HALIFAX - A rocking song about fashionable people doing questionable things led a parade of awards for Halifax band Joel Plaskett Emergency, which cleaned up at the East Coast Music Awards on Sunday night.
Plaskett and his band won six awards related to their album "Ashtray Rock," a semi-biographical look at the world of Clayton Park, a sprawling Halifax suburb that overlooks Bedford Basin.
Plaskett, along with drummer David Marsh and bass player Chris Pennell, creates a narrative on the album about three friends growing up, falling in and out of love and playing music.
The hit song from the album "Fashionable People" was named group single of the year and also won for best video.

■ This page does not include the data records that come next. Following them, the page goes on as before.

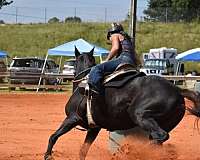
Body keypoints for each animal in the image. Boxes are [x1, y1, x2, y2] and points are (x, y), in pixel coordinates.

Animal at [44, 47, 200, 160]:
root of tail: (177, 90)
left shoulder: (72, 118)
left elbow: (53, 136)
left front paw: (47, 156)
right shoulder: (94, 128)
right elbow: (83, 150)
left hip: (139, 115)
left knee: (161, 136)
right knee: (159, 139)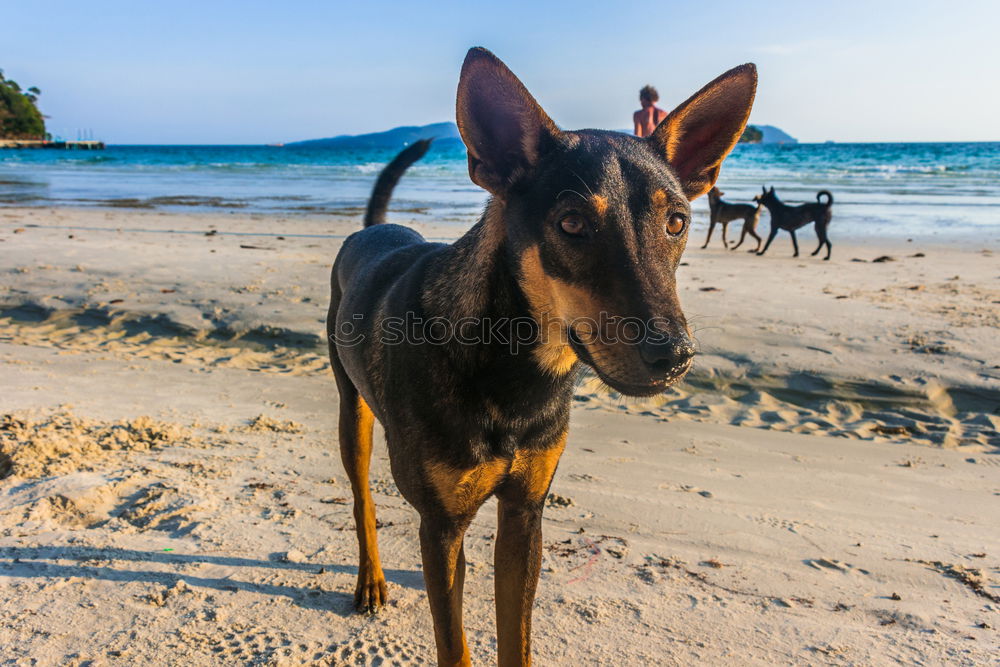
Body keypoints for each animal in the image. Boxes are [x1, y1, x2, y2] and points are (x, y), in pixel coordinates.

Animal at [324, 48, 752, 667]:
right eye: (571, 223)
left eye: (677, 222)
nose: (674, 355)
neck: (514, 367)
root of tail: (375, 231)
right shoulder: (442, 524)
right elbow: (453, 643)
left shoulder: (526, 514)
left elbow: (515, 635)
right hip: (352, 413)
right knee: (362, 502)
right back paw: (371, 581)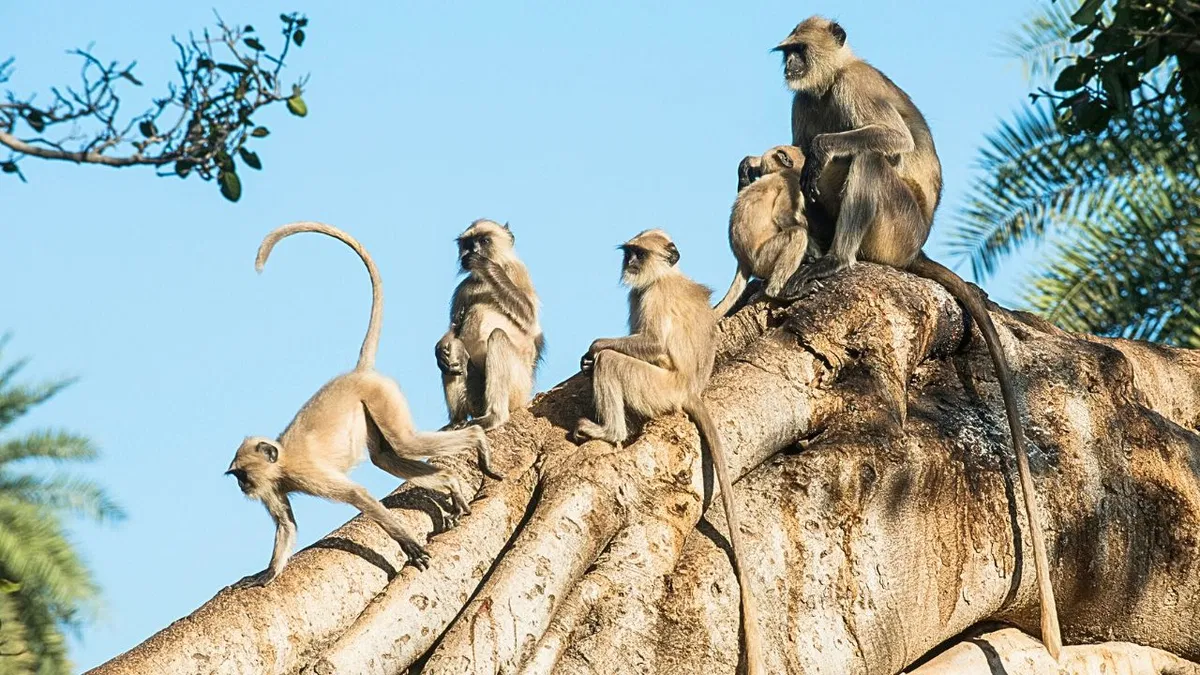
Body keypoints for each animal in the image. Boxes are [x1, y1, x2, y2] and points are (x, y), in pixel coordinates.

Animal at [226, 221, 504, 589]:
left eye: (242, 474)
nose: (242, 485)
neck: (282, 460)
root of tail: (360, 373)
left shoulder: (306, 474)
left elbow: (358, 495)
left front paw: (411, 546)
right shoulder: (272, 483)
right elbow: (287, 525)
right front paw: (267, 574)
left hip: (382, 397)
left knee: (406, 443)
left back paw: (476, 440)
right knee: (386, 456)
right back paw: (449, 482)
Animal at [435, 219, 544, 431]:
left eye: (484, 240)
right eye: (469, 243)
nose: (473, 250)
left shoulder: (517, 270)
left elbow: (529, 319)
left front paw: (485, 265)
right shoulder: (463, 288)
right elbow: (455, 327)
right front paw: (439, 347)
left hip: (518, 388)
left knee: (498, 336)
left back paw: (494, 416)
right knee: (454, 347)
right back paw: (457, 421)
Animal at [574, 229, 765, 675]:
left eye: (638, 255)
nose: (628, 264)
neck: (664, 276)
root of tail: (690, 391)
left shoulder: (650, 295)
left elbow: (653, 343)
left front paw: (595, 346)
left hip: (657, 389)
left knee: (614, 363)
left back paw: (610, 431)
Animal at [715, 145, 824, 316]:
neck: (777, 173)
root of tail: (743, 261)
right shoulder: (789, 182)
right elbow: (783, 216)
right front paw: (815, 255)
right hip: (763, 259)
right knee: (797, 234)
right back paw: (779, 292)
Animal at [772, 16, 1063, 658]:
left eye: (797, 49)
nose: (788, 67)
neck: (828, 80)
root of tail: (915, 250)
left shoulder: (854, 86)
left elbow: (885, 140)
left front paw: (822, 154)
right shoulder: (804, 100)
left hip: (895, 226)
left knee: (869, 160)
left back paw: (839, 258)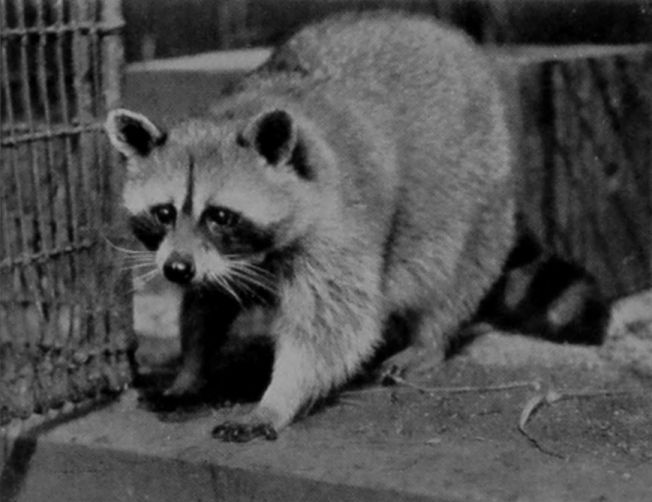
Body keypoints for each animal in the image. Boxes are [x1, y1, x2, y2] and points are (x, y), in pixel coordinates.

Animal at [104, 13, 601, 442]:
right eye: (164, 212)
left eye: (221, 216)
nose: (176, 270)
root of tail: (432, 27)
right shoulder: (206, 258)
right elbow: (205, 305)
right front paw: (192, 371)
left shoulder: (335, 232)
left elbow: (330, 328)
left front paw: (276, 399)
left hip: (477, 188)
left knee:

"I want to thank all of the people who turned out for the video shoot - both the fashionable and the unfashionable," Plaskett said as he accepted the best video award.
As well, Plaskett won the prestigious songwriter of the year award for the bouncy tune filled with beat changes and background vocals.
"Ashtray Rock" also took group recording of the year, rock recording and recording of the year.
Nova Scotian performers took the lion's share of awards at the gala in Fredericton.
New Brunswick and Prince Edward Island also had several winners, while performers from Newfoundland and Labrador were shut out.
Plaskett has been nominated for a Juno Award, and "Fashionable People" recently received first-place honours in the pop song category of the 2007 Billboard Magazine World Song contest.
Although the lanky Plaskett just completed a whirlwind tour of Australia, he said nothing would keep him from the East Coast Music Awards - the annual, dead-of-winter tribute to Atlantic Canadian music and culture.
"The awards have always been a big part of my year," he said shortly after he arrived in Fredericton.
"The ECMAs mark a kind of beginning of a new year, but it's also an acknowledgment of what you did in the past year."
Plaskett had seven nominations heading into the gala. The only one he missed out on was the coveted entertainer of the year award, which once again went to Nova Scotia country singer George Canyon.
It was the fourth-consecutive win as entertainer of the year for Canyon, the square-jawed singer from Pictou County who came out of obscurity by finishing second on 2004's "Nashville Star" TV talent search.
Canyon was unable to attend the awards ceremony.
The gala awards show in Fredericton on Sunday capped four hectic days of showcases and stage events held at various venues around the snowy New Brunswick capital.
A snowstorm that moved in Sunday wasn't enough to discourage more than 3,000 people from attending the ceremony, held in a large hockey arena.
For the first time in more than a decade, the awards show wasn't broadcast live nationally by CBC-TV.
Citing award-show fatigue and facing stiff competition from the Grammy Awards, which also were held Sunday, CBC decided on a different format this year for the East Coast extravaganza.
The CBC will air an hour-long, condensed version of the awards' performances on March 2, with host Steven Page of the Canadian band the Barenaked Ladies.
Dave Gunning, The Rankin Family and Jamie Sparks each picked up two awards. Other Nova Scotian winners included rising star winner Stephanie Hardy.
"I'll just keep doing it as long as I'm able to do it," said Gunning after he received the award for male solo recording of the year.
"This is an incredible pat on the back from the industry and all of the people who voted."
New Brunswick winners included Thom Swift, who won for blues recording, and the New Brunswick Youth Orchestra, which won classical recording of the year.
The Divorcees from Moncton, N.B., won country recording of the year.
The top bluegrass recording went to the lively Saddle River String Band from Prince Edward Island.
Also from Prince Edward Island, Nathan Wiley won alternative recording of the year for "The City Destroyed Me."
"Every little bit helps," Wiley said. "It's recognition. It feels good to know people are listening."